THE PROBLEM. Could you render the following lines as a numbered list, leaving out any blank lines?

DATASET ROWS.
>> Begin
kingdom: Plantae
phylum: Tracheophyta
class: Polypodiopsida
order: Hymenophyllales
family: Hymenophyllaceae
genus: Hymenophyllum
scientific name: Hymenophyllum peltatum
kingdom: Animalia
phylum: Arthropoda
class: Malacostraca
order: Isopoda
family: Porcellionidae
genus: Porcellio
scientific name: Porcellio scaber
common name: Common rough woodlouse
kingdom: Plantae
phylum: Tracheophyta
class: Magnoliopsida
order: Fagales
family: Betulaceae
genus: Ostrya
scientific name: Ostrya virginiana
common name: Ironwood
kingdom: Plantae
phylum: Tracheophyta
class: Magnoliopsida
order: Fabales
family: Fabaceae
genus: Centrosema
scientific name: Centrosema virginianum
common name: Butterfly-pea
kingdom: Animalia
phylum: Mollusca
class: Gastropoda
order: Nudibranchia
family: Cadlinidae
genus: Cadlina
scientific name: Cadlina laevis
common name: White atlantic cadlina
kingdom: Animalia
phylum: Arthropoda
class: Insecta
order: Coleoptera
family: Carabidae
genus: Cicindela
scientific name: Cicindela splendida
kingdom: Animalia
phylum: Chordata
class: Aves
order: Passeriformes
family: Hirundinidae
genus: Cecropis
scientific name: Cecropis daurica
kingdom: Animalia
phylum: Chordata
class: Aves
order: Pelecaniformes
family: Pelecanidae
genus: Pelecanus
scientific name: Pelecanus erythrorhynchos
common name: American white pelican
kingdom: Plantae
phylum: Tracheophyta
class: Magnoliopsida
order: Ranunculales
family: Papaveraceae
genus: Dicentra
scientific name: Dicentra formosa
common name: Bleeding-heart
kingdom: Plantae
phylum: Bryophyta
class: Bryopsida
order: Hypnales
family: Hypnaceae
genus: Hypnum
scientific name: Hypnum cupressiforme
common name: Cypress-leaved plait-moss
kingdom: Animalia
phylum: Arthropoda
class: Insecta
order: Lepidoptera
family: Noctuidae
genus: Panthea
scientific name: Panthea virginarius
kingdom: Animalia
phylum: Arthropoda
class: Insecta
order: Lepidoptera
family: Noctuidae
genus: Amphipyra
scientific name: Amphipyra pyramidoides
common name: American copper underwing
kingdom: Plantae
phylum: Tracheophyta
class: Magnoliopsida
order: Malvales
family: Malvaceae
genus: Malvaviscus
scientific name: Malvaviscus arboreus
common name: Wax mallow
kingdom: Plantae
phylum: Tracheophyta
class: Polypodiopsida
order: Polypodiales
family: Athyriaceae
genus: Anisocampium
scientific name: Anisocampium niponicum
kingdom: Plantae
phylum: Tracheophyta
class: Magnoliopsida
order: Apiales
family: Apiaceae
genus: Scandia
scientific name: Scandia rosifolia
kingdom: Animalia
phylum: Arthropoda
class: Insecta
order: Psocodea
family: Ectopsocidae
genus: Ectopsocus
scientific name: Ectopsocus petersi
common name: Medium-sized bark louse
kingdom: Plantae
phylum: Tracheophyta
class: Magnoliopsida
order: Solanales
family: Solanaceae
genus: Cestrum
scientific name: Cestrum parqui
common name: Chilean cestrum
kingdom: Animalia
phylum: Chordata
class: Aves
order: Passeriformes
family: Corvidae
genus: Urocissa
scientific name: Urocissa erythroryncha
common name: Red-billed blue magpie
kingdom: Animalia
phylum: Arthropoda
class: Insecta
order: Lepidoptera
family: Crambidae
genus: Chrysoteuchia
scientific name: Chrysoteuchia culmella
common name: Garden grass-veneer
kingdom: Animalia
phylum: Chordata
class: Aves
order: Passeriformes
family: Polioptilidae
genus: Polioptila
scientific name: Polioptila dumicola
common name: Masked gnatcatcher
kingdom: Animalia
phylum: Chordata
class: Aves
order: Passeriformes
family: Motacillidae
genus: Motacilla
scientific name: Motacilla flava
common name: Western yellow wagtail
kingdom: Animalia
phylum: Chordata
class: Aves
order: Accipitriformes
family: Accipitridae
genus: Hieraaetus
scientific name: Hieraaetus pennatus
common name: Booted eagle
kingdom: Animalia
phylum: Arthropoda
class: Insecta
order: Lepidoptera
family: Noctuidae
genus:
>> End
SOLUTION TO THIS PROBLEM.
1. kingdom: Plantae
2. phylum: Tracheophyta
3. class: Polypodiopsida
4. order: Hymenophyllales
5. family: Hymenophyllaceae
6. genus: Hymenophyllum
7. scientific name: Hymenophyllum peltatum
8. kingdom: Animalia
9. phylum: Arthropoda
10. class: Malacostraca
11. order: Isopoda
12. family: Porcellionidae
13. genus: Porcellio
14. scientific name: Porcellio scaber
15. common name: Common rough woodlouse
16. kingdom: Plantae
17. phylum: Tracheophyta
18. class: Magnoliopsida
19. order: Fagales
20. family: Betulaceae
21. genus: Ostrya
22. scientific name: Ostrya virginiana
23. common name: Ironwood
24. kingdom: Plantae
25. phylum: Tracheophyta
26. class: Magnoliopsida
27. order: Fabales
28. family: Fabaceae
29. genus: Centrosema
30. scientific name: Centrosema virginianum
31. common name: Butterfly-pea
32. kingdom: Animalia
33. phylum: Mollusca
34. class: Gastropoda
35. order: Nudibranchia
36. family: Cadlinidae
37. genus: Cadlina
38. scientific name: Cadlina laevis
39. common name: White atlantic cadlina
40. kingdom: Animalia
41. phylum: Arthropoda
42. class: Insecta
43. order: Coleoptera
44. family: Carabidae
45. genus: Cicindela
46. scientific name: Cicindela splendida
47. kingdom: Animalia
48. phylum: Chordata
49. class: Aves
50. order: Passeriformes
51. family: Hirundinidae
52. genus: Cecropis
53. scientific name: Cecropis daurica
54. kingdom: Animalia
55. phylum: Chordata
56. class: Aves
57. order: Pelecaniformes
58. family: Pelecanidae
59. genus: Pelecanus
60. scientific name: Pelecanus erythrorhynchos
61. common name: American white pelican
62. kingdom: Plantae
63. phylum: Tracheophyta
64. class: Magnoliopsida
65. order: Ranunculales
66. family: Papaveraceae
67. genus: Dicentra
68. scientific name: Dicentra formosa
69. common name: Bleeding-heart
70. kingdom: Plantae
71. phylum: Bryophyta
72. class: Bryopsida
73. order: Hypnales
74. family: Hypnaceae
75. genus: Hypnum
76. scientific name: Hypnum cupressiforme
77. common name: Cypress-leaved plait-moss
78. kingdom: Animalia
79. phylum: Arthropoda
80. class: Insecta
81. order: Lepidoptera
82. family: Noctuidae
83. genus: Panthea
84. scientific name: Panthea virginarius
85. kingdom: Animalia
86. phylum: Arthropoda
87. class: Insecta
88. order: Lepidoptera
89. family: Noctuidae
90. genus: Amphipyra
91. scientific name: Amphipyra pyramidoides
92. common name: American copper underwing
93. kingdom: Plantae
94. phylum: Tracheophyta
95. class: Magnoliopsida
96. order: Malvales
97. family: Malvaceae
98. genus: Malvaviscus
99. scientific name: Malvaviscus arboreus
100. common name: Wax mallow
101. kingdom: Plantae
102. phylum: Tracheophyta
103. class: Polypodiopsida
104. order: Polypodiales
105. family: Athyriaceae
106. genus: Anisocampium
107. scientific name: Anisocampium niponicum
108. kingdom: Plantae
109. phylum: Tracheophyta
110. class: Magnoliopsida
111. order: Apiales
112. family: Apiaceae
113. genus: Scandia
114. scientific name: Scandia rosifolia
115. kingdom: Animalia
116. phylum: Arthropoda
117. class: Insecta
118. order: Psocodea
119. family: Ectopsocidae
120. genus: Ectopsocus
121. scientific name: Ectopsocus petersi
122. common name: Medium-sized bark louse
123. kingdom: Plantae
124. phylum: Tracheophyta
125. class: Magnoliopsida
126. order: Solanales
127. family: Solanaceae
128. genus: Cestrum
129. scientific name: Cestrum parqui
130. common name: Chilean cestrum
131. kingdom: Animalia
132. phylum: Chordata
133. class: Aves
134. order: Passeriformes
135. family: Corvidae
136. genus: Urocissa
137. scientific name: Urocissa erythroryncha
138. common name: Red-billed blue magpie
139. kingdom: Animalia
140. phylum: Arthropoda
141. class: Insecta
142. order: Lepidoptera
143. family: Crambidae
144. genus: Chrysoteuchia
145. scientific name: Chrysoteuchia culmella
146. common name: Garden grass-veneer
147. kingdom: Animalia
148. phylum: Chordata
149. class: Aves
150. order: Passeriformes
151. family: Polioptilidae
152. genus: Polioptila
153. scientific name: Polioptila dumicola
154. common name: Masked gnatcatcher
155. kingdom: Animalia
156. phylum: Chordata
157. class: Aves
158. order: Passeriformes
159. family: Motacillidae
160. genus: Motacilla
161. scientific name: Motacilla flava
162. common name: Western yellow wagtail
163. kingdom: Animalia
164. phylum: Chordata
165. class: Aves
166. order: Accipitriformes
167. family: Accipitridae
168. genus: Hieraaetus
169. scientific name: Hieraaetus pennatus
170. common name: Booted eagle
171. kingdom: Animalia
172. phylum: Arthropoda
173. class: Insecta
174. order: Lepidoptera
175. family: Noctuidae
176. genus:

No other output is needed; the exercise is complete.